A invisibilidade do vírus escancarou uma realidade, uma concretude mundial, gigantesca, que pode ser sintetizada pelo colapso da economia e do sistema de saúde. De repente, tivemos que olhar para essa lógicas e as suas contradições.
Virei Kelsinnho paz e amor. Ali estava claro que a realidade tinha desaparecido. Nós não temos nada fixo, sólido, concreto para fixar o olhar. Ia cobrar o que e de quem?
Criticar quem pelo que? Uns olham a nuvem e veem mamadeira de piroca. Outros afirmam que não é mamadeira é pênis chinês que deseja inseminar o comunismo, outros veem Asthar Sheran, outras o Messias, seja ele Jesus ou bolsonaro, tudo igual. O que estamos vendo, não é mais o fato, a coisa. Vemos apenas o que colocamos lá. Interpretamos pela ótica de quem somos, sem nenhum anteparo, filtro entre o nosso olhar e a nossa forma de ser. Uma se torna a outra.
E, sem lidarmos com subjetividades atropelaremos o outro, ou seremos destruídos por narrativas selvagens e desumanas.
Nesse mundo de desencanto a imaginação coloniza e desterra a vida. Passa-se a ver em aulas panfletagem comunista, doutrinação, aliciamento sexual. A literatura vira devassidão, o cinema afronta, os artistas plásticos inimigos de Cristo. Nesse compasso apropriam-se da Bíblia, fazem da palavra sagrada sepulcro idolatra de falsos messias. Adversários políticos, ideológicos devem ser fuzilados, mandados para o paredão. Uns são vistos como gados, outros como equinos, mas em todos permanecem a desqualificação do outro como humano. Estou ouvindo alguns colegas falando das coisas, juntando os fatos, relacionando uma as outras, explicando a realidade e acabo relevando porque é um misto estranho entre a literalidade concreta com a imaginação delirante.

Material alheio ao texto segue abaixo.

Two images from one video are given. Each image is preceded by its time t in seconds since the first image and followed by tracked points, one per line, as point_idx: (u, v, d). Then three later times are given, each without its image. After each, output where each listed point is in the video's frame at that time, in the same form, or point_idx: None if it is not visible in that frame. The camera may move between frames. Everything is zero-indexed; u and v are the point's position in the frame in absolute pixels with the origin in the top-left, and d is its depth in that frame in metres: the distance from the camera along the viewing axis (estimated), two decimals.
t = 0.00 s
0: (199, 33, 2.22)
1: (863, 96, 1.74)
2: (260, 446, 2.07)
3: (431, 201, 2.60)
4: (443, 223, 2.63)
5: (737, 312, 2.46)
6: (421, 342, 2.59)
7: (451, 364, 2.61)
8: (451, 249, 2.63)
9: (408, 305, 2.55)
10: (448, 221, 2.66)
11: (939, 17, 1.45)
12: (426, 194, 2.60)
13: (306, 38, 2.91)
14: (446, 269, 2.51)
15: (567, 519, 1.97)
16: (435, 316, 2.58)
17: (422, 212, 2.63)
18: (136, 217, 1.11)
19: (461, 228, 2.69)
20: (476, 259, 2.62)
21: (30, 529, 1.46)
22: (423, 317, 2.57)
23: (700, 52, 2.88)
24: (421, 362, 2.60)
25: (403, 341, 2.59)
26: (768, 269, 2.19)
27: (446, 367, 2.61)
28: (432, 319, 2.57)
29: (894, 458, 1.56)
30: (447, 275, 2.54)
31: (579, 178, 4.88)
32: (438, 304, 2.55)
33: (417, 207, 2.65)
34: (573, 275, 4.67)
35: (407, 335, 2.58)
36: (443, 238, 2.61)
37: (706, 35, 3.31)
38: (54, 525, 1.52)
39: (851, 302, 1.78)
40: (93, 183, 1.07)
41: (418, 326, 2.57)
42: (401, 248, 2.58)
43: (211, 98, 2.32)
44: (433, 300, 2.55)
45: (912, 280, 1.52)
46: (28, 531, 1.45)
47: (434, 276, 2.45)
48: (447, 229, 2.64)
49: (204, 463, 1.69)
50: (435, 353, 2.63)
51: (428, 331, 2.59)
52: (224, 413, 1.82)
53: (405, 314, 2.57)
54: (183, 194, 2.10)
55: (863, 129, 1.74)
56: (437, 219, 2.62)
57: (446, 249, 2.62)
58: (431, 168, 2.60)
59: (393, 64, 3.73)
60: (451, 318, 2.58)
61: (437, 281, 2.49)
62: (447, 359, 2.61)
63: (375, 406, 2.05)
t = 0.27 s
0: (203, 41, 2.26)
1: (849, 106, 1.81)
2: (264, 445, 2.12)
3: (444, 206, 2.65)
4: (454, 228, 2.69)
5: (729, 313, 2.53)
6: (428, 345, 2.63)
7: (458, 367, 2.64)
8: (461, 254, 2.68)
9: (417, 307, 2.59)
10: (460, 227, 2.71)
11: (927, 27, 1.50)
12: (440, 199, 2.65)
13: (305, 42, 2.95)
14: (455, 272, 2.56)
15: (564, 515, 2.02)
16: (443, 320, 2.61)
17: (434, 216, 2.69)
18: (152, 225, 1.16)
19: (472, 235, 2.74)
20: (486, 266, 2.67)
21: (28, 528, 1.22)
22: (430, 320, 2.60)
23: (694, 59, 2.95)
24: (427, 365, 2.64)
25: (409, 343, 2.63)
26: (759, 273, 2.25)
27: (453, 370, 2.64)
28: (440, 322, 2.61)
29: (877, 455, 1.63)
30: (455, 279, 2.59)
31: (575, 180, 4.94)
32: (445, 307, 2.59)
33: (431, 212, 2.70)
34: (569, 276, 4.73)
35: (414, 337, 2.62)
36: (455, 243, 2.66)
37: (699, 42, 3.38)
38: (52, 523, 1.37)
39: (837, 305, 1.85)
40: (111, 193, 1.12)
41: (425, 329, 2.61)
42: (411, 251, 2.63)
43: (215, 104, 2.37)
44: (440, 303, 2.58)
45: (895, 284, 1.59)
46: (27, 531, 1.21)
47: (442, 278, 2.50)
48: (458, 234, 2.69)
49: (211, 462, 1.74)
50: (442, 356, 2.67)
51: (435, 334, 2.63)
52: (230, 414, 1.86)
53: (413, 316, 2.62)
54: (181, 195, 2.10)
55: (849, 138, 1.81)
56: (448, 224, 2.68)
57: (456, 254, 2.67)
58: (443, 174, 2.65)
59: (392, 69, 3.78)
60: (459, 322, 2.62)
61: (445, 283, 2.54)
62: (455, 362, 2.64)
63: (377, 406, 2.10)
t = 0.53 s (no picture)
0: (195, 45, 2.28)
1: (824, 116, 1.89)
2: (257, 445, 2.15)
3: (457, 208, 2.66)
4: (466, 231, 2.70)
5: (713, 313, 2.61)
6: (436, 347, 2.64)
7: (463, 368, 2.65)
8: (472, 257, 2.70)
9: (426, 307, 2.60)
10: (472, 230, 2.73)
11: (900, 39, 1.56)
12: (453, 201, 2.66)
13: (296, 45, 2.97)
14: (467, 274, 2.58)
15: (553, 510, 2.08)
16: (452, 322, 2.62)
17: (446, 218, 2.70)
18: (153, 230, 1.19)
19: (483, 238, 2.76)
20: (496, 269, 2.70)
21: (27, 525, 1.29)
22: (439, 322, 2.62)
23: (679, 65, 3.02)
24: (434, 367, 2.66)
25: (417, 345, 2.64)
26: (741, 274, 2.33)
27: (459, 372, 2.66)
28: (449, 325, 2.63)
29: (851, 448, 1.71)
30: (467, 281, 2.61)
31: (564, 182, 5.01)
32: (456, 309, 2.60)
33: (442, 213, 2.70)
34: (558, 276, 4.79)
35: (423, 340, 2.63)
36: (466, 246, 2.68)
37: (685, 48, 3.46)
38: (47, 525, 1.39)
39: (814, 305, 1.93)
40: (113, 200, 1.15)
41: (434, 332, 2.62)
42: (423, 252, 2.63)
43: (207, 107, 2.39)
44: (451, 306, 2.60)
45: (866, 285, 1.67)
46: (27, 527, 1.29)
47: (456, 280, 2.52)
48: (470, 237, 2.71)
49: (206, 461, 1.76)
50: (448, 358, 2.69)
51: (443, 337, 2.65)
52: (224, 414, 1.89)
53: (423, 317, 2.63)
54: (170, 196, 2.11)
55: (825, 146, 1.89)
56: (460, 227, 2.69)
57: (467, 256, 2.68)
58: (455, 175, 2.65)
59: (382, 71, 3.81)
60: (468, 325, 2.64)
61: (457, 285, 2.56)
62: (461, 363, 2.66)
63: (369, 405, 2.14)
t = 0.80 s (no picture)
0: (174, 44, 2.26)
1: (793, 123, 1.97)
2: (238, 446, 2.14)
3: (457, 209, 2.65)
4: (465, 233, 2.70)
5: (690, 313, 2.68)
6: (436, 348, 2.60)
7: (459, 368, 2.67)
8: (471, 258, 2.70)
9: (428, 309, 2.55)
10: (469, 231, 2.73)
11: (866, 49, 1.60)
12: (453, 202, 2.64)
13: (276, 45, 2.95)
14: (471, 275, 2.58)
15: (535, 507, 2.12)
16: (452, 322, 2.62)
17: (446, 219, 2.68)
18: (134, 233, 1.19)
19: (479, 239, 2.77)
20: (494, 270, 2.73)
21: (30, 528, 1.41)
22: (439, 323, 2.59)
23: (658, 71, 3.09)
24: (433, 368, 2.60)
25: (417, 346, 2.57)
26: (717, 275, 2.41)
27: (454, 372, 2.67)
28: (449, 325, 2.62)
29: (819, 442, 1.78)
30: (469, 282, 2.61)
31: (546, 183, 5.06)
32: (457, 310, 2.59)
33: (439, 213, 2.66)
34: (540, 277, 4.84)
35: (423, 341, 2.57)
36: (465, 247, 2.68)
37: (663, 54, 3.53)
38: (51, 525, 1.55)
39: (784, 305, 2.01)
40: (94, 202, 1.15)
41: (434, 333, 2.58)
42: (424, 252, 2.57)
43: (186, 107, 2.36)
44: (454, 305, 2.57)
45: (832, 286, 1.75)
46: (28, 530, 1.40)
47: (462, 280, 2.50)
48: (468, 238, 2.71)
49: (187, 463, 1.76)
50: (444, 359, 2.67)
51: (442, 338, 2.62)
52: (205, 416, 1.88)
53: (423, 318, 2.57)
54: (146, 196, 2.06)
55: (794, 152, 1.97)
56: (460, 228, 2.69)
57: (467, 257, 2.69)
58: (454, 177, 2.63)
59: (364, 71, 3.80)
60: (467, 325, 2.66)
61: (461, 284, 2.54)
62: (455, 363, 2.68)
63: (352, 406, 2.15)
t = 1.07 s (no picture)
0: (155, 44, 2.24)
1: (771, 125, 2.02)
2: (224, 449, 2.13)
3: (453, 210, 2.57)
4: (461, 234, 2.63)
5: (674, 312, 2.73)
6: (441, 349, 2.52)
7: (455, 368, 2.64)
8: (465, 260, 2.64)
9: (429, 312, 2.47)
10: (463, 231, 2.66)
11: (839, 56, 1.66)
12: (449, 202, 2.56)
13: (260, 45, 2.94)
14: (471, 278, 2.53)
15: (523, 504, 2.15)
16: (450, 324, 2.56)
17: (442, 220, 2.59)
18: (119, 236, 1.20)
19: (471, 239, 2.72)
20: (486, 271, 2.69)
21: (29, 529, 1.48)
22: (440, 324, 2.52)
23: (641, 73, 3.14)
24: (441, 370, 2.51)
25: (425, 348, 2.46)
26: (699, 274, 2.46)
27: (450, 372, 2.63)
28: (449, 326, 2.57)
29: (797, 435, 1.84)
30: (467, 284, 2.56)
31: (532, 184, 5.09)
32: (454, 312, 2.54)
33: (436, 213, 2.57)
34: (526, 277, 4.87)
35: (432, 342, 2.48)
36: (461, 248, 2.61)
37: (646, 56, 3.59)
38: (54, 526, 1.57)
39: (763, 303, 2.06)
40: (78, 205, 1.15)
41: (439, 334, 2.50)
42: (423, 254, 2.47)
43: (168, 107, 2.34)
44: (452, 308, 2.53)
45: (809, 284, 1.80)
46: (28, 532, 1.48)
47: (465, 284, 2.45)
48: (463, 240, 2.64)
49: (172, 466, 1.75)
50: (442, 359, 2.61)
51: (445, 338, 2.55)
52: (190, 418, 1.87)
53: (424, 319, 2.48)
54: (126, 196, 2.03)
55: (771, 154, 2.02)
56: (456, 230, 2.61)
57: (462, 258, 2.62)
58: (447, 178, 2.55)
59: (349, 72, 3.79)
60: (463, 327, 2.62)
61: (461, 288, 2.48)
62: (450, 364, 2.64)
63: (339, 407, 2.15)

São construções sensacionais fossem ficção, fossem cinema, literatura. Como chaves de explicação e entendimento da realidade são pós-verdades perigosas, que estilhaçam ainda mais o espectro do real. O mais inusitado é que a maioria deles nunca se interessou por política, enquanto ela era desenvolvida no baixo nível que nos é habitual. O interesse deles veio quando trouxeram o ódio, os sentimentos mais perversos, as relações mais grotescas. Foi quase isso que os puxam para o engajamento, o submundo do submundo. E são esses aspectos plutônicos que vemos em disputa.
Talvez o lance seja esse, observar, silenciosamente, observar. Já que surtado é sempre o outro. Surtado é aquele que não percebe aquilo que não vemos. Perdemos as interpretações. Matamos as narrativas oníricas, poeticas, artísticas. O que sobra, ou o que vira é o deserto, o desterro. As certezas absolutas. Precisamos de arte, de filosofia.